Nothing but the lines from the one containing "X55650Y-42000D03*" through the last line of the entries should appear in the output, each verbatim.

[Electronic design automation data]
BEGIN
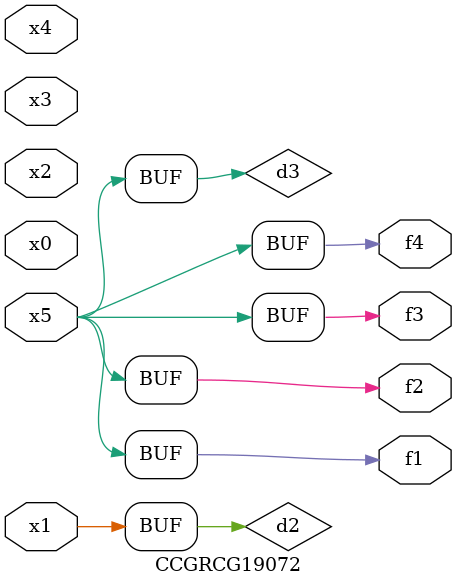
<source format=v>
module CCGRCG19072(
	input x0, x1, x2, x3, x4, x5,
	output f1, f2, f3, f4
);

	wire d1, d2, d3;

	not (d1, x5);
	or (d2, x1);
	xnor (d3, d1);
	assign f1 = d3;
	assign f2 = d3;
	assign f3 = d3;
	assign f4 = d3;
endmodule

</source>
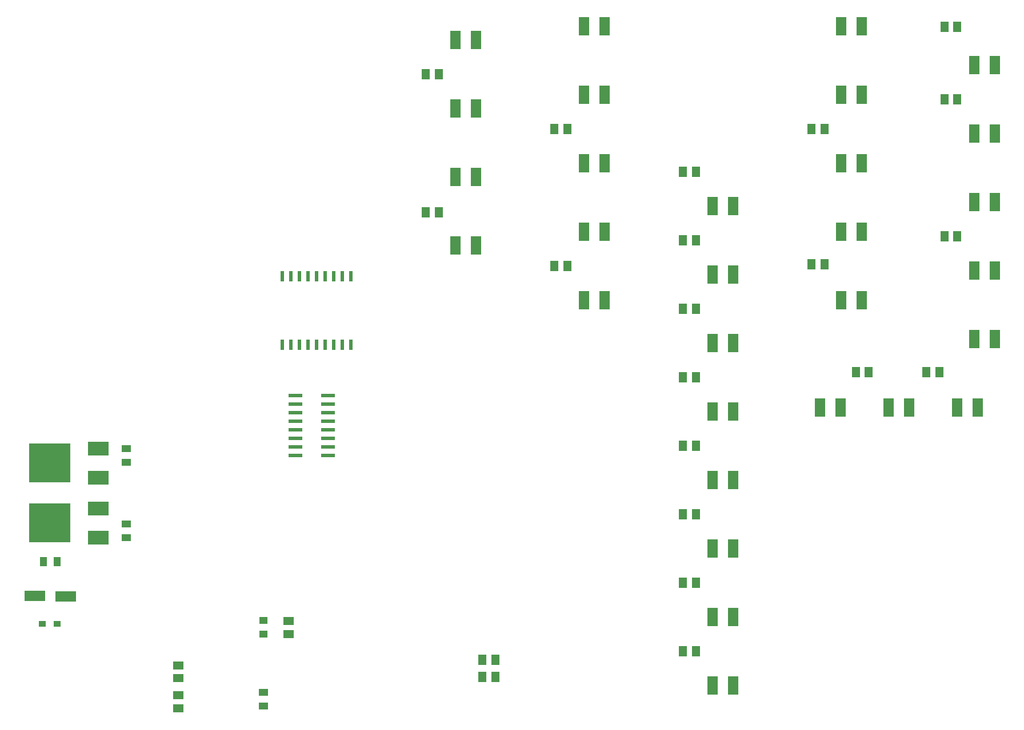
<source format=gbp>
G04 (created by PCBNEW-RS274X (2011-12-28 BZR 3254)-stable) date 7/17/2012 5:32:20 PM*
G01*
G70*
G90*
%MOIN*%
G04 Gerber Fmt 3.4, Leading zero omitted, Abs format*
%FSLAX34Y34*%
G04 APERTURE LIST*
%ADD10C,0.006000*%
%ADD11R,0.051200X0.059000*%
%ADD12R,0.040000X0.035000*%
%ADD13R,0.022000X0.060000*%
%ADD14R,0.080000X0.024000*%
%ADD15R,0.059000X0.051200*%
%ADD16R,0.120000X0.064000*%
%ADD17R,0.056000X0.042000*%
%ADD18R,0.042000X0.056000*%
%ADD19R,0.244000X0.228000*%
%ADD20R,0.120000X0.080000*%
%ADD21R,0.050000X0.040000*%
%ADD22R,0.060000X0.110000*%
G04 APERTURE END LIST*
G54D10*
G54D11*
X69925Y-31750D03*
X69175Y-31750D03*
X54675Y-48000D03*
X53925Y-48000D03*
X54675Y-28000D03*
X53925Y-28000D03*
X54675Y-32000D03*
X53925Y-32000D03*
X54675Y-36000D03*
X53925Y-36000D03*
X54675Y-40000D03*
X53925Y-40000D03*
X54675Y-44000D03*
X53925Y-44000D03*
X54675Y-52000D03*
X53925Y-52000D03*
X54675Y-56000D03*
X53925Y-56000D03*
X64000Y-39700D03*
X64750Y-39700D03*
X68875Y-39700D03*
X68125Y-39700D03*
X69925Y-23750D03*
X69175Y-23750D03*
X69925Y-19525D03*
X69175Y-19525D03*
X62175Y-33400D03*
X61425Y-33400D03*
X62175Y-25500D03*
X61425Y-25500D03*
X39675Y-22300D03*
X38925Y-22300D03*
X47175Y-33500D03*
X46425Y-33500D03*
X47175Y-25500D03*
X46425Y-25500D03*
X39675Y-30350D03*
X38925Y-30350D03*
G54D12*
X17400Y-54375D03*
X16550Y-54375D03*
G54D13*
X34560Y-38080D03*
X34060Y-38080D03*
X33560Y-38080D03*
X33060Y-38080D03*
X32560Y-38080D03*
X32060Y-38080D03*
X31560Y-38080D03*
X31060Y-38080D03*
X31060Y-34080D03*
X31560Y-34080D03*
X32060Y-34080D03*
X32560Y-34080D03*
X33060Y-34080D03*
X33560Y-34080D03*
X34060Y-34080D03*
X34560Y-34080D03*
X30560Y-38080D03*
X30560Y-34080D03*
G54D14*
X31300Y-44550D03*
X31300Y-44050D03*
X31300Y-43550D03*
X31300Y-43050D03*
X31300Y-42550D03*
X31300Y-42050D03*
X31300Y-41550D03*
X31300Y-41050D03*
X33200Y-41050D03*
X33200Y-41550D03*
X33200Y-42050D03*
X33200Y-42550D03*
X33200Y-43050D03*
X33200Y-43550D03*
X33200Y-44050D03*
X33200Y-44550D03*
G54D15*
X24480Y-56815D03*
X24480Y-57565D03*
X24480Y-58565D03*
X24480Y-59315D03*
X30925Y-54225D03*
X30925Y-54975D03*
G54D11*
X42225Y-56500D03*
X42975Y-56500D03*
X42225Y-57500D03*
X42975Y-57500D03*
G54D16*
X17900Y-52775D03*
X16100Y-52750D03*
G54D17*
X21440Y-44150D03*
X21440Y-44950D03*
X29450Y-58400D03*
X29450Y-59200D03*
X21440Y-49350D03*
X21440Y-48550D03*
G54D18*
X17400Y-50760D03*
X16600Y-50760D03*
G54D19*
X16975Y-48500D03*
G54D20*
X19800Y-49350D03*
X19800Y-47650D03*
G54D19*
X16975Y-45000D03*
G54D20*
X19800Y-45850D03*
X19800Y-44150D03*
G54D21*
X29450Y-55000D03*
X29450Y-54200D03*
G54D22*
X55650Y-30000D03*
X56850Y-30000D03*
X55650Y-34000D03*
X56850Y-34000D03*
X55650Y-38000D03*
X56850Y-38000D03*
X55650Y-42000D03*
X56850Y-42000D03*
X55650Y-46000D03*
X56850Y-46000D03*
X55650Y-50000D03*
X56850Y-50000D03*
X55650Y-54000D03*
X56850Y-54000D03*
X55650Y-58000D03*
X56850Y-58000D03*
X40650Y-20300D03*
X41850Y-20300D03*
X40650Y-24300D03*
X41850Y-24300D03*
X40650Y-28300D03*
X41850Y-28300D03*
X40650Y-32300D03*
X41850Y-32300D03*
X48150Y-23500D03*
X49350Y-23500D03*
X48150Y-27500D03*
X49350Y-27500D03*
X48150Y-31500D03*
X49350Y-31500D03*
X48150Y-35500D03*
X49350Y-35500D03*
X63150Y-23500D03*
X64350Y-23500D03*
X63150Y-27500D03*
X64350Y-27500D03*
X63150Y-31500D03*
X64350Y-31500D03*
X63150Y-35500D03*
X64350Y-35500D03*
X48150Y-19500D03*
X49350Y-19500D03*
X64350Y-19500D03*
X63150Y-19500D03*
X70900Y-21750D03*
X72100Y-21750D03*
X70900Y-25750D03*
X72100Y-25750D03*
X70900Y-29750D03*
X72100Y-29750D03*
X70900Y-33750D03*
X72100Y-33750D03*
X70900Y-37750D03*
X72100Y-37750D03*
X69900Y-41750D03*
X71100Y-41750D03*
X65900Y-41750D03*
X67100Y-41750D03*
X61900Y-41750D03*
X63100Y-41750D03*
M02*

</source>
END
● **RESPONSE TO THIS TASK**
X55650Y-42000D03*
X56850Y-42000D03*
X55650Y-46000D03*
X56850Y-46000D03*
X55650Y-50000D03*
X56850Y-50000D03*
X55650Y-54000D03*
X56850Y-54000D03*
X55650Y-58000D03*
X56850Y-58000D03*
X40650Y-20300D03*
X41850Y-20300D03*
X40650Y-24300D03*
X41850Y-24300D03*
X40650Y-28300D03*
X41850Y-28300D03*
X40650Y-32300D03*
X41850Y-32300D03*
X48150Y-23500D03*
X49350Y-23500D03*
X48150Y-27500D03*
X49350Y-27500D03*
X48150Y-31500D03*
X49350Y-31500D03*
X48150Y-35500D03*
X49350Y-35500D03*
X63150Y-23500D03*
X64350Y-23500D03*
X63150Y-27500D03*
X64350Y-27500D03*
X63150Y-31500D03*
X64350Y-31500D03*
X63150Y-35500D03*
X64350Y-35500D03*
X48150Y-19500D03*
X49350Y-19500D03*
X64350Y-19500D03*
X63150Y-19500D03*
X70900Y-21750D03*
X72100Y-21750D03*
X70900Y-25750D03*
X72100Y-25750D03*
X70900Y-29750D03*
X72100Y-29750D03*
X70900Y-33750D03*
X72100Y-33750D03*
X70900Y-37750D03*
X72100Y-37750D03*
X69900Y-41750D03*
X71100Y-41750D03*
X65900Y-41750D03*
X67100Y-41750D03*
X61900Y-41750D03*
X63100Y-41750D03*
M02*

</source>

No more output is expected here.